[Given records — start]

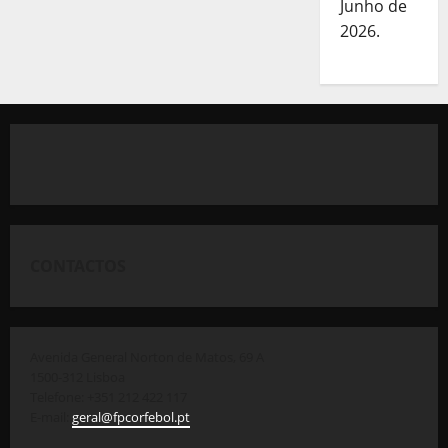
Junho de
2026.
CONTACTOS
Avenida General Norton de Matos, 69 A
1500-312 Lisboa
Telefone: +351 212 422 117
E-mail:
geral@fpcorfebol.pt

[Given records — finish]

Once the pictures are set aside, give the rest of the material again unchanged.

Junho de
2026.
CONTACTOS
Avenida General Norton de Matos, 69 A
1500-312 Lisboa
Telefone: +351 212 422 117
E-mail:
geral@fpcorfebol.pt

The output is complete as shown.